As with their predecessors, contemporary information technologies collect, store, sift through and analyse data. It is the volume of information which these technologies process today that is unprecedented. This increase in the amount of information processed, however, has not led to a levelling out in the access to that data. Instead, we find that much information is restricted to corporate and political elites, excluding the rest of us, a situation which economists call information asymmetry. The detrimental costs of such asymmetries have been well-documented in the literature, in the cases of market failures, insider trading or excessive costs of capital, for example. Any benefits from a situation of unequal access to information can be seen to accrue, as they always have, only to the few.
In totalitarian states, information is often contorted and censored – propaganda, disinformation and selective disclosure are constituents of everyday life. In developed democracies, on the other hand, the manipulation of information takes much more subtle forms. According to Herman and Chomsky’s influential propaganda model, news outlets are severely restricted by governmental licence and capital requirements. Media content, on this account, is dictated by owners, demands from advertisers, ‘flak’ avoidance, as well as political, corporate and ideological compromise. In effect, the media consuming public only ever receives information which has already been filtered through this media machine.
Contemporary organizations operating within democratic settings – state departments included – actively restrict access to information through formal document classification systems, Chinese walls and contractual obligations. The situation is exacerbated by the existence of exclusive information networks such as interlocking company directorships, gentleman’s clubs, Masonic lodges, fraternal societies, sororities and other professional networks. The lack of transparency often leads to socio-political pathologies where employees and taxpayers are routinely put at a disadvantage.
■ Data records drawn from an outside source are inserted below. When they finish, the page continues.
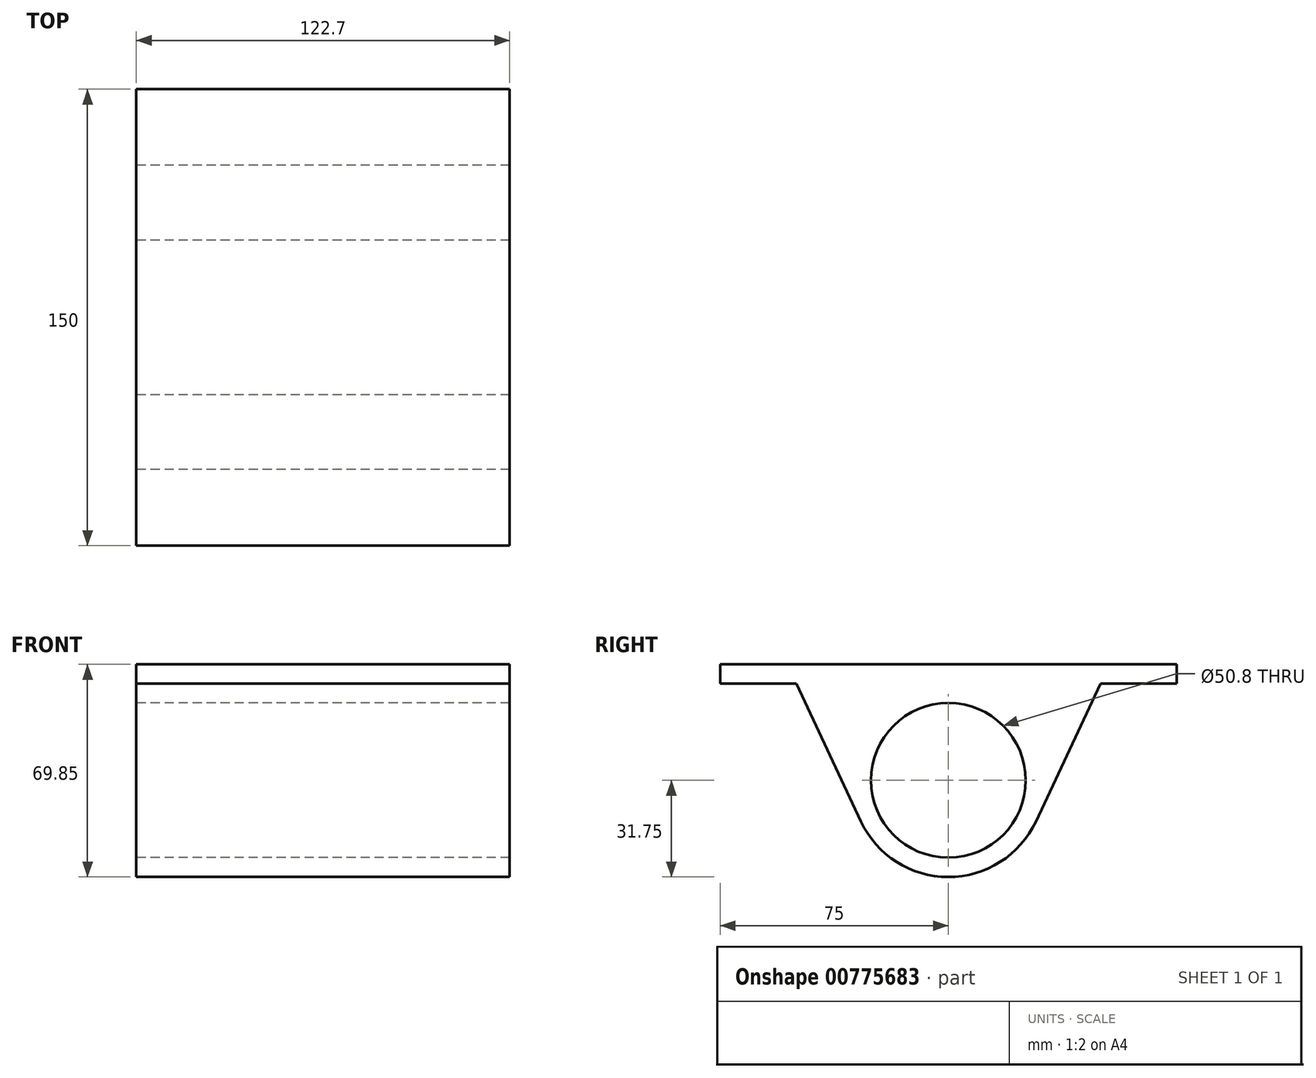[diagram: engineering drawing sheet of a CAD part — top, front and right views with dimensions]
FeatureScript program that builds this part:
annotation { "Feature Type Name" : "Feature", "Feature Type Description" : "" }
export const myFeature = defineFeature(function(context is Context, id is Id, definition is map)
    precondition{}
    {
        {
            var Q0;
            Q0=qCreatedBy(makeId("Right.planeOp"),FACE);
            var sketch = newSketch(context, id + "F0", { "sketchPlane" : qUnion([Q0])});
            skCircle(sketch, "E0", {"center": v(0, 0) * mm, "radius": 25.4 * mm});
            skLineSegment(sketch, "E1.bottom", {"start": v(-75, 38.1) * mm, "end": v(75, 38.1) * mm});
            skLineSegment(sketch, "E1.top", {"start": v(-75, 31.75) * mm, "end": v(75, 31.75) * mm});
            skLineSegment(sketch, "E1.left", {"start": v(-75, 38.1) * mm, "end": v(-75, 31.75) * mm});
            skLineSegment(sketch, "E1.right", {"start": v(75, 38.1) * mm, "end": v(75, 31.75) * mm});
            skCircle(sketch, "E2", {"center": v(0, 0) * mm, "radius": 31.75 * mm});
            skLineSegment(sketch, "E3", {"start": v(50, 31.75) * mm, "end": v(28.74, -13.5) * mm});
            skLineSegment(sketch, "E4", {"start": v(-50, 31.75) * mm, "end": v(-28.74, -13.5) * mm});
            skSolve(sketch);
        }
        {
            var Q0;
            Q0=makeQuery(id+"F0.imprint","IMPRINT",FACE,{"disambiguationData":[TD([[makeQuery(id+"F0.imprint","IMPRINT",EDGE,{"derivedFrom":sQuery(id+"F0.wireOp",EDGE,"E1.bottom")}),-1.0]])]});
            var Q1;
            {var subQ0=sQuery(id+"F0.wireOp",EDGE,"E4");Q1=makeQuery(id+"F0.imprint","IMPRINT",FACE,{"disambiguationData":[TD([[makeQuery(id+"F0.imprint","IMPRINT",EDGE,{"derivedFrom":subQ0}),1.0]])]});}
            var Q2;
            Q2=makeQuery(id+"F0.imprint","IMPRINT",FACE,{"disambiguationData":[TD([[makeQuery(id+"F0.imprint","IMPRINT",EDGE,{"derivedFrom":sQuery(id+"F0.wireOp",EDGE,"E0")}),-1.0]])]});
            var Q3;
            {var subQ0=sQuery(id+"F0.wireOp",EDGE,"E3");Q3=makeQuery(id+"F0.imprint","IMPRINT",FACE,{"disambiguationData":[TD([[makeQuery(id+"F0.imprint","IMPRINT",EDGE,{"derivedFrom":subQ0}),-1.0]])]});}
            extrude(context, id + "F1", {"entities" : qUnion([Q0, Q1, Q2, Q3]), "depth" : 122.7 * mm, "offsetDistance" : 25 * mm, "symmetric" : true});
        }
    });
Beyond the ever present figure of CCTV surveillance, the contemporary democratic citizen also exists as an object of transactional and financial records, of web-browsing and telecommunications observation, of health and DNA databases, and of GPS and RFID tracking. When the need for all of this is questioned the response either pays homage to the provision of convenience or to the prevention of crime and terrorism. These answers are far from satisfactory: Edward Snowden’s case brought widespread attention to the enormous amount of material that is being collected on citizens for the sole benefit of the powerful. The actual use of all this information is rarely divulged to the subjects being observed and serves to fortify the position of those collecting it.
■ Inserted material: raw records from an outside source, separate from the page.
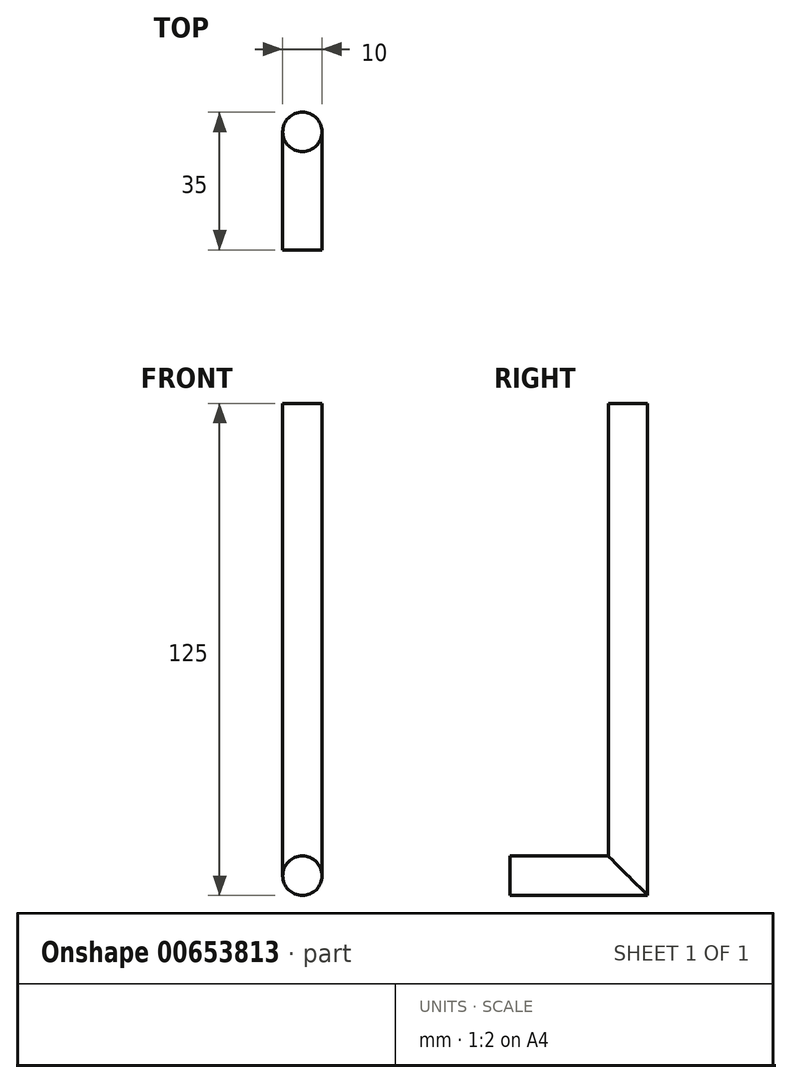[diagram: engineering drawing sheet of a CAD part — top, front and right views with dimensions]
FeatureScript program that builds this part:
annotation { "Feature Type Name" : "Feature", "Feature Type Description" : "" }
export const myFeature = defineFeature(function(context is Context, id is Id, definition is map)
    precondition{}
    {
        {
            var Q0;
            Q0=qCreatedBy(makeId("Right.planeOp"),FACE);
            var sketch = newSketch(context, id + "F0", { "sketchPlane" : qUnion([Q0])});
            skLineSegment(sketch, "E0", {"start": v(0, 0) * mm, "end": v(30, 0) * mm});
            skLineSegment(sketch, "E1", {"start": v(30, 0) * mm, "end": v(30, 120) * mm});
            skSolve(sketch);
        }
        {
            var Q0;
            Q0=qCreatedBy(makeId("Front.planeOp"),FACE);
            var sketch = newSketch(context, id + "F1", { "sketchPlane" : qUnion([Q0])});
            skCircle(sketch, "E2", {"center": v(0, 0) * mm, "radius": 5 * mm});
            skSolve(sketch);
        }
        {
            var Q0;
            Q0 = qSketchRegion(id + "F0", true);
            var Q1;
            Q1=makeQuery(id+"F1.imprint","IMPRINT",FACE,{"disambiguationData":[TD([[makeQuery(id+"F1.imprint","IMPRINT",EDGE,{"derivedFrom":sQuery(id+"F1.wireOp",EDGE,"E2")}),1.0]])]});
            var Q2;
            Q2=sQuery(id+"F0.wireOp",EDGE,"E0");
            var Q3;
            Q3=sQuery(id+"F0.wireOp",EDGE,"E1");
            sweep(context, id + "F2", {"profiles" : qUnion([Q0, Q1]), "path" : qUnion([Q2, Q3])});
        }
    });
Our recently published paper overviews these mechanisms. Following the classic work of Stephen Lukes, we approach the contemporary problem of information asymmetry less as a technological matter and more as a problem of power. Through ‘the control of information, through the mass media and through the processes of socialisation’ (p.23), according to Lukes, desires can be moulded and individuals can become indoctrinated. Our paper outlines the persistence of such mechanisms today, through the concept of information asymmetry. Any prospect for improving this situation is limited but, we argue, not altogether hopeless.